Зинка фыркнула и вновь ойкнула, стоило войти в неё, затем начала тихонько постанывать в такт лёгким осторожным толчкам. Поначалу темп задавала быстрая мелодия, но «Истерика» завершала первую сторону кассеты, и вскоре музыка перестала заглушать охи и шлепки, а я продолжал стискивать пальцами девичьи бёдра и всё двигался, двигался и двигался, реабилитируясь за недавнюю скорострельность, толкался вперёд всё быстрее и резче — больше не сдерживаясь, теперь уже до упора, на всю длину.
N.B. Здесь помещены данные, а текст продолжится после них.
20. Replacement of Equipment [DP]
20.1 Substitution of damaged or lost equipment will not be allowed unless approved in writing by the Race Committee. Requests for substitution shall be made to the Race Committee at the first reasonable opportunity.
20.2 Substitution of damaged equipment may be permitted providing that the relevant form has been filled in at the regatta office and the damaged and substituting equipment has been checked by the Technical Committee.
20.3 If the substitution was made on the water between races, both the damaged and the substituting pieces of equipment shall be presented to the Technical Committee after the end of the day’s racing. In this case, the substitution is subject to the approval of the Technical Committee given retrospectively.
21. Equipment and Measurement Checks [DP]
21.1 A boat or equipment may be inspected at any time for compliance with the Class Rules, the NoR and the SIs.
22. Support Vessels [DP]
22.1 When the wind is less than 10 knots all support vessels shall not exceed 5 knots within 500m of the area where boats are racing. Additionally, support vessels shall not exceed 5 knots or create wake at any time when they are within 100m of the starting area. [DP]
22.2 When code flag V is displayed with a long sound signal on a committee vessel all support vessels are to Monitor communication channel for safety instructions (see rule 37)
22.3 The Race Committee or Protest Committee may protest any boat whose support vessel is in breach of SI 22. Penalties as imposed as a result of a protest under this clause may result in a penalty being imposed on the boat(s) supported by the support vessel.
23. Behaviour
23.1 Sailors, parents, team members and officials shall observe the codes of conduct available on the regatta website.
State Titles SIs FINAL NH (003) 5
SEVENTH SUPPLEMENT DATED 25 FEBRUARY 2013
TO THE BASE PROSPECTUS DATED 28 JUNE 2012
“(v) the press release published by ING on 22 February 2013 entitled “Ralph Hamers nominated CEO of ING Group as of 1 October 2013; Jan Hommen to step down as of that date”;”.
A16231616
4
И если поначалу Зинка из опасения привлечь внимание соседей снизу уткнулась лицом в подушку и лишь сдавленно мычала, то ближе к финалу позабыла обо всём, стонала и вскрикивала в голос.

В итоге показал себя с лучшей стороны, взмокли оба, без сил распластались на диване, тяжело задышали, пытаясь перевести дух. Даже в ушах зазвенело.

Я поцеловал Зинку в шею и прошептал:

— Я тебя люблю!

Девчонка промычала в ответ что-то неразборчивое, потом попросила:

— Проверь презерватив.

— Да что с ним может быть? — спросил и сразу озадачился, выдержало ли средство контрацепции наши «скачки», и сам.

Пришлось отстраняться и проверять резинку, заодно кассету на другую сторону перевернул. Ну и чай по чашкам разлил.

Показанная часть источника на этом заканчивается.